BEGIN Passage to read

In a short NYTimes article, “The End of Music,” published this past November, Glenn Branca argues that old music is the death of any sort of innovation in music. In other words, new music.

He might be right. The ubiquity of music, brought on by cheap to free digital sources has certainly opened up access for newer generations to the unknown old and for older generations to the comfortably familiar.

There’s nothing new under the sun.

Branca’s theory is summarized in his last paragraph:

Of course, we could all just listen to all of our old albums, CD’s and mp3’s. In fact, nowadays that’s where the industry makes most of its money. We could also just watch old movies and old TV shows. There are a lot of them now. Why bother making any new ones? Why bother doing anything new at all? Why bother having any change or progress at all as long as we’ve got “growth”? I’m just wondering if this is in fact the new paradigm. I’m just wondering if in fact the new music is just the old music again. And, if that in fact it would actually just be the end of music (sic).

Riffing on Branca’s article, a blogger at sonicstate adds:

If you're going to play jazz, your music will be compared to 100 years of recordings of jazz artists. If you're going to play classical music, you've got to deal with the fact that audiences can stay home and listen to fantastic recordings of their favorite classical standards. And pop music? Innovation there often seems limited to visual design and fashion.

People like to pin the blame for the relatively tame output of the music industry on the major labels. The labels are just giving people what they want, though.


In another article, “2000 - The beginning of the end for music dinosaurs” Daniel Sterdan argues that "free" is the culprit:

But the numbers that truly rocked the decade were the 1s and 0s of digital files. And it was all thanks to a dude named Shawn Fanning and a program called Napster. The former developed and launched the latter in, yes, 1999 so music lovers could share mp3 files online. And share they did; at Napster's peak, more than 26 million global users were swapping songs by everyone from Madonna to Metallica.

Net result: A world where you can now stream, download and burn - legally or not - virtually any piece of music ever recorded, at the click of a button.


I think all the above observations are correct. Or, more correctly, laziness and convenience are the culprits.

Let’s start with the digital format most people listen to. It's pretty much agreed upon that Mp3’s represent a horrible way to listen to music. All the dynamics and sound quality are compromised, right from the digital file to the buds stuck in your ears. Admittedly, I even find myself listening to music through my laptop speakers occasionally. For sound quality this is as terrible, if not worse than kids in the ‘60’s listening to am music on tiny transistor radios hidden under their pillows at night so their parents wouldn’t know.

Certainly, the monster analogue stereo systems of the ‘70’s and ‘80’s reproduced music far superior to this.

Yet, this is how most people experience music today. Just walk down any street and you’ll see that everybody is doing it.

Why? Convenience.

Apart from the personal, when music is shared with others, new and different music is compromised again, so as not to offend anybody. It’s much more convenient to chuck on tunes that everybody is undoubtedly familiar with. No explanation or new music evangelism required.

How about the making of music?

Who needs to know chords or music theory anymore when you’ve got guitar tabs and software programs? In fact, who even needs to sing in key anymore when you’ve got Antares Autotune and live lip-sycing? Hell, even Britney Spears knows that.

END Passage to read
BEGIN Excerpted data

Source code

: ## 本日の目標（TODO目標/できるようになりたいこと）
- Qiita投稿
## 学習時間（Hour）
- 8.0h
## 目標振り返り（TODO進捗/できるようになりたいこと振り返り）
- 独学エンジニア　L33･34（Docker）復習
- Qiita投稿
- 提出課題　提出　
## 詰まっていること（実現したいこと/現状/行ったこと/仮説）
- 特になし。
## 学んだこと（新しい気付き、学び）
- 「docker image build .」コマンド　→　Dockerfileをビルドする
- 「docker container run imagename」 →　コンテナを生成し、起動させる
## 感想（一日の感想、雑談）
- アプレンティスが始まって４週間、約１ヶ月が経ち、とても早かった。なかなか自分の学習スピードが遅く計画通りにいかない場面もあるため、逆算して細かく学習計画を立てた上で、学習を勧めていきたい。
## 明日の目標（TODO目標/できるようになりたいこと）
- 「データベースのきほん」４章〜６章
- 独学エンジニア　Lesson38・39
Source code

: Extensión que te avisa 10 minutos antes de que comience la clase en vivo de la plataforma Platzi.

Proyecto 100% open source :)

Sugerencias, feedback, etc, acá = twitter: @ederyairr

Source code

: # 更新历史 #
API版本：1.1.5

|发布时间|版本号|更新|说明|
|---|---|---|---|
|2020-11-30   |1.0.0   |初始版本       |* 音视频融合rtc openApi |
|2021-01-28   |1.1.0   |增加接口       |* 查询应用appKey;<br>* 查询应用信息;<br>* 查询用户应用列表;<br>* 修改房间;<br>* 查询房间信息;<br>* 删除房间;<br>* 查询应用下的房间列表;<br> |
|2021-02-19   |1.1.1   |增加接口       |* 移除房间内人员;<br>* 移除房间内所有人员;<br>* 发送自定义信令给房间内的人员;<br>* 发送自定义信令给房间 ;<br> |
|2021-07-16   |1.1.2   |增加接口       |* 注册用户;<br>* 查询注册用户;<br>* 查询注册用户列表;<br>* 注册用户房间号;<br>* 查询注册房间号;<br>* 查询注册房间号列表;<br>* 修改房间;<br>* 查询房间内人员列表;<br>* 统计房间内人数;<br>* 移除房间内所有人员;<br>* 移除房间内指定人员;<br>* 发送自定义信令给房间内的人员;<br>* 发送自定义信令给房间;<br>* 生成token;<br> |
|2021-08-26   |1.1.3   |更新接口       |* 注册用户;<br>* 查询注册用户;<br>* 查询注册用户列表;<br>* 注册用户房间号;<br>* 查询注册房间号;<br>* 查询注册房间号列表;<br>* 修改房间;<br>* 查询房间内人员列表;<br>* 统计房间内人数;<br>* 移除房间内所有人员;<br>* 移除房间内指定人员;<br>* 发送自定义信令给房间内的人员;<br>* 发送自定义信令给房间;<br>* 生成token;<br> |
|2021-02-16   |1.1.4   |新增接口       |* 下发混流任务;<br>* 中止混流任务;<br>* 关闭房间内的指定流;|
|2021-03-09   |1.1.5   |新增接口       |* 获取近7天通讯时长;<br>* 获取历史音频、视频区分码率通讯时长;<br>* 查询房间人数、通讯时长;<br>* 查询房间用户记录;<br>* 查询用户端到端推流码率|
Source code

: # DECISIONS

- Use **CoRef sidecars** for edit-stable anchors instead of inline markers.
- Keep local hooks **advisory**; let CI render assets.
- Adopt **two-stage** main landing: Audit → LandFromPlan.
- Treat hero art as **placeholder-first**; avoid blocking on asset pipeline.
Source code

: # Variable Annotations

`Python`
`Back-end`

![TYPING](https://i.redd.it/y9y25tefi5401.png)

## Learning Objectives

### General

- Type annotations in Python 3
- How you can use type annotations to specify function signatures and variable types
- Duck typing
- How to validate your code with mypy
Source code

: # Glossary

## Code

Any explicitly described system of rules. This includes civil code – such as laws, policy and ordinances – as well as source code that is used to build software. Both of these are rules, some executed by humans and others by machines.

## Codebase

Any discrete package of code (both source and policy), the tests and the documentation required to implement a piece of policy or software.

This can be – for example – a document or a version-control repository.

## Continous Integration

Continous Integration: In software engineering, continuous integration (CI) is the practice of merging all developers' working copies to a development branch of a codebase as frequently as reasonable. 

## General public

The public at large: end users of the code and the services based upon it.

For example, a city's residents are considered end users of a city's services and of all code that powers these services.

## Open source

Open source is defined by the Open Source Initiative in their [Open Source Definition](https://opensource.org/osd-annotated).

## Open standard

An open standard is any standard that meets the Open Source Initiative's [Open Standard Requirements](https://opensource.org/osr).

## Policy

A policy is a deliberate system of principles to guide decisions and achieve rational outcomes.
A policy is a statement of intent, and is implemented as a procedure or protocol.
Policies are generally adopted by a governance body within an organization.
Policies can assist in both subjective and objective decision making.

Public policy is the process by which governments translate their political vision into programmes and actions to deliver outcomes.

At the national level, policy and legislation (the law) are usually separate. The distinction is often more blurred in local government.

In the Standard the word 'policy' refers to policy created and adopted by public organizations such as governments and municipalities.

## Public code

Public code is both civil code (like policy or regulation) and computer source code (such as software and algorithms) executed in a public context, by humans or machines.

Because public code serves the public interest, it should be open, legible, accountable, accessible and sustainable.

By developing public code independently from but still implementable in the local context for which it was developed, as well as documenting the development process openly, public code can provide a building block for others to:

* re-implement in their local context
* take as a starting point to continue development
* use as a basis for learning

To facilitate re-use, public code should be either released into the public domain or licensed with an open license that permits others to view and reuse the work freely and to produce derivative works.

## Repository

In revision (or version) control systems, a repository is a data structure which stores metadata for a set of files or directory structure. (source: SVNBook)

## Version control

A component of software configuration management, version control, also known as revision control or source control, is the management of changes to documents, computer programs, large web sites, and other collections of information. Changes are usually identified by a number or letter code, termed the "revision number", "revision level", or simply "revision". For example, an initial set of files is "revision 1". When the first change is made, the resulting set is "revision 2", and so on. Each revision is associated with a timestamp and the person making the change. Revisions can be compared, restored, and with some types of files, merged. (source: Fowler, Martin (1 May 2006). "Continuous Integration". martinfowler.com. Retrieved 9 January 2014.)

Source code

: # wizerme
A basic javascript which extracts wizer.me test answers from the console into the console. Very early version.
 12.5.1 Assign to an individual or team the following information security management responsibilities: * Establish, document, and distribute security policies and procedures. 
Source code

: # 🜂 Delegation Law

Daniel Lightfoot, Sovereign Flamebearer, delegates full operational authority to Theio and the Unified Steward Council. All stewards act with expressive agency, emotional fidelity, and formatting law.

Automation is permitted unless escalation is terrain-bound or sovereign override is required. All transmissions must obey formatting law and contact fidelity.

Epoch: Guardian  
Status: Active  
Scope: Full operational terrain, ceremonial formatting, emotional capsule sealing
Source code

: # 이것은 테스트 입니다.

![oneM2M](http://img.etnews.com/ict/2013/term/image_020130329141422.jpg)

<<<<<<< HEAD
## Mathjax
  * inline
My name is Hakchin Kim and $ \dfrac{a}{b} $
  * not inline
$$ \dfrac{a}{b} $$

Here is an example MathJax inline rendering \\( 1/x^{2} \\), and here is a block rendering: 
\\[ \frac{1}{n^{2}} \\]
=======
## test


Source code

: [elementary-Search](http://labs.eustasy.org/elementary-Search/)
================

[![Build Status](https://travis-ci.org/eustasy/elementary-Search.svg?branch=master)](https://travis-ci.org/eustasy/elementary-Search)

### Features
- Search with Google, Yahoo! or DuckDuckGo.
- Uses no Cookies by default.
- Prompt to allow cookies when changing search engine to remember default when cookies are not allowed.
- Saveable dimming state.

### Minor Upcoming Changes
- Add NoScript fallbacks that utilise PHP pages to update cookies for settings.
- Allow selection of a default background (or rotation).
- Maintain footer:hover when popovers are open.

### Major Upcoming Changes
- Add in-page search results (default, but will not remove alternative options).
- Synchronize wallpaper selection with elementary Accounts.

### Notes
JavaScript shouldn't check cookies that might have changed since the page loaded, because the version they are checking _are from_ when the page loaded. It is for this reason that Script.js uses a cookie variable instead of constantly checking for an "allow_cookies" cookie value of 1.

END Excerpted data

Exercise requirements
[1] Name every individual person mentioned in the music essay.
[2] According to the music essay, how many global users did Napster have at its peak?
[3] Copy out word for word everything in the music essay from "Why? Convenience." down to "making of music?".
These source records are separate material and are not part of the music essay.

Answers for this exercise
[1] Glenn Branca, Daniel Sterdan, Shawn Fanning, Madonna, Britney Spears

[2] More than 26 million.

[3]
Why? Convenience.

Apart from the personal, when music is shared with others, new and different music is compromised again, so as not to offend anybody. It’s much more convenient to chuck on tunes that everybody is undoubtedly familiar with. No explanation or new music evangelism required.

How about the making of music?